Updated

Editor's note: The following is an exclusive excerpt from Professor Paul Kengor’s most recent book, "11 Principles of a Reagan Conservative."

Unlike so many presidents, Ronald Reagan made the job look easy.

Ronald Reagan was born on this day 104 years ago, on February 6, 1911. For many Republicans, Reagan’s birthday has become like Lincoln’s birthday—a time to remember one of their party’s greatest presidents. It seems that every Republican seeking office claims the mantle of Ronald Reagan. “I believe as Ronald Reagan believed,” is a typical Republican mantra.

Unlike so many presidents, Ronald Reagan made the job look easy.

This invoking of Reagan is not surprising. Politically speaking, Reagan was enormously successful. He won the presidency in 1980 by defeating an incumbent in a landslide, winning 44 of 50 states, and then got reelected in 1984 by sweeping 49 of 50 states—including the most liberal among them, from California to Massachusetts, from the entirety of the West Coast to all of New England.

He twice won blue states that Republicans today can only dream of winning. In those two elections, Reagan won the Electoral College by a combined margin of 1014 to 62, and did so when the majority of American voters were registered Democrats. Few presidents enjoyed such decisive success at the ballot box and in office generally. He left the White House with the highest public approval of any president since Eisenhower.

Reagan’s presidential success is all the more notable when juxtaposed to his contemporaries. Dating back to Lyndon B. Johnson, modern presidencies had ended in despair. LBJ, who replaced a president who was killed in office, was destroyed by Vietnam, and decided not to pursue reelection. His successor, Richard Nixon, resigned in disgrace and suffered serious mental and physical repercussions. The office depressed and debilitated Nixon. His replacement, the uninspiring Gerald Ford, was unable to win a single election. Ford promptly lost to Jimmy Carter, whose own presidency was resoundingly rejected; to this day, one senses Carter’s lingering feeling of rejection.

In the other direction, prior to Eisenhower, Harry Truman left office with an approval rating near 20%. He called the White House the “Great White Jail.” Among other 20th century presidents, the job took its toll on Herbert Hoover, Warren Harding, Calvin Coolidge, and William Howard Taft; it ruined Woodrow Wilson, to the point of Wilson suffering several crushing strokes while he was president. Franklin Delano Roosevelt died in office.

After Reagan, George H. W. Bush, Reagan’s vice president and White House successor, won only one term. He was defeated by Bill Clinton, who won two terms but never with more than 50% of the vote, and was impeached. Following Clinton was George W. Bush, who, though likewise winning two terms, had a very difficult presidency.

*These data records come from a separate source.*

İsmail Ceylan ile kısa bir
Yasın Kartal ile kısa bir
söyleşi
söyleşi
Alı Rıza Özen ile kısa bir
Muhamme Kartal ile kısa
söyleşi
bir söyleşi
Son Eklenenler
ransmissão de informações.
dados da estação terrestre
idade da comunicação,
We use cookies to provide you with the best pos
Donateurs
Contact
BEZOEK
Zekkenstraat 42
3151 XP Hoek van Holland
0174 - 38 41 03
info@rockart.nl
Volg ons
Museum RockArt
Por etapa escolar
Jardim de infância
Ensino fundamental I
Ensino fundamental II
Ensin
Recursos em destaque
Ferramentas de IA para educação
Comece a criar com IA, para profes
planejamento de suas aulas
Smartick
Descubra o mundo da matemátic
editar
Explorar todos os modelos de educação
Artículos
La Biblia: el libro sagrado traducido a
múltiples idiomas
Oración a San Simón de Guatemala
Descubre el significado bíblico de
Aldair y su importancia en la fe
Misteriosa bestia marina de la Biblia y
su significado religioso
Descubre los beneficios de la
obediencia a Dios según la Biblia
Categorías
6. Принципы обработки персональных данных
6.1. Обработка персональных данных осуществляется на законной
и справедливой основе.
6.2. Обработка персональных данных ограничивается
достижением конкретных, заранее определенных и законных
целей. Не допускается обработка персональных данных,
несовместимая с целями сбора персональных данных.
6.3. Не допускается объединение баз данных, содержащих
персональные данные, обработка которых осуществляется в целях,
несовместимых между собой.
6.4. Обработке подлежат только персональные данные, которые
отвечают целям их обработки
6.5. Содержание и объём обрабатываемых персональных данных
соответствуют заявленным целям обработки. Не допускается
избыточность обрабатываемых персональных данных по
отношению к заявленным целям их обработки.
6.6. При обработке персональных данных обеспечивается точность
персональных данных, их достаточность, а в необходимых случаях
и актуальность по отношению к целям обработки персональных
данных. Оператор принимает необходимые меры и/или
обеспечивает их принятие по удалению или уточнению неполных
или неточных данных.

A December 2006 Gallup poll done during Bush’s second term found that Americans considered George W. Bush the most unsuccessful of modern presidents, with an approval rating even lower than Carter and Nixon. Bush registered the highest disapproval of any president since Truman.

And though Barack Obama won two terms, he was the first president in history to be reelected with less popular and Electoral College votes. Obama won a bare majority of states in 2012—only 26 of them. And should we even mention counties? The county map under Reagan was a sea of red, and it remained a sea of red still under Obama.

Unlike so many presidents, Ronald Reagan made the job look easy. In fact, Reagan’s stock has only risen, continuing well beyond his tenure in the Oval Office. In that same December 2006 Gallup poll that revealed George W. Bush’s unpopularity, 64% of respondents judged Reagan an outstanding/above average president and only 10% rated him below average/poor.

Each year, Gallup releases its annual poll for Presidents’ Day, asking Americans to judge the “greatest president” of all time. Gallup began asking the “greatest president” question in 1999. Of the 13 times Gallup has done the survey, the public placed Reagan first four times—2001, 2005, 2011, and 2012—and always in the top three. Reagan typically beats Lincoln.

Many such polls could be cited. A Zogby poll released for Presidents’ Day 2011—the centennial of Reagan’s birth—which asked the public to rate presidents since World War II, listed Reagan as the “greatest,” with FDR second and Kennedy third.

Even then, Reagan’s support transcends the presidency. An extraordinary June 2005 online contest by the Discovery Channel and AOL (which included 2.4 million responses) declared Reagan the “greatest American of all time,” beating Lincoln and Washington.

Reagan also beats Barack Obama. A poll conducted shortly after Obama’s second inaugural asked Americans who they would vote for in a presidential contest between Reagan and Obama. Reagan won in a landslide, taking 58% of the vote, an even higher total than his trouncing of Jimmy Carter in 1980. Remarkably, Reagan even defeated Obama among voters aged 18 to 34, the powerful youth segment that swept Obama into the White House.

In sum, all of this is one way of helping to explain why Ronald Reagan has become the gold standard for Republican presidential nominees. What Republican would not aspire to this kind of public approval? As for liberals who poke fun at Republicans for wanting another Reagan—well, why wouldn’t they?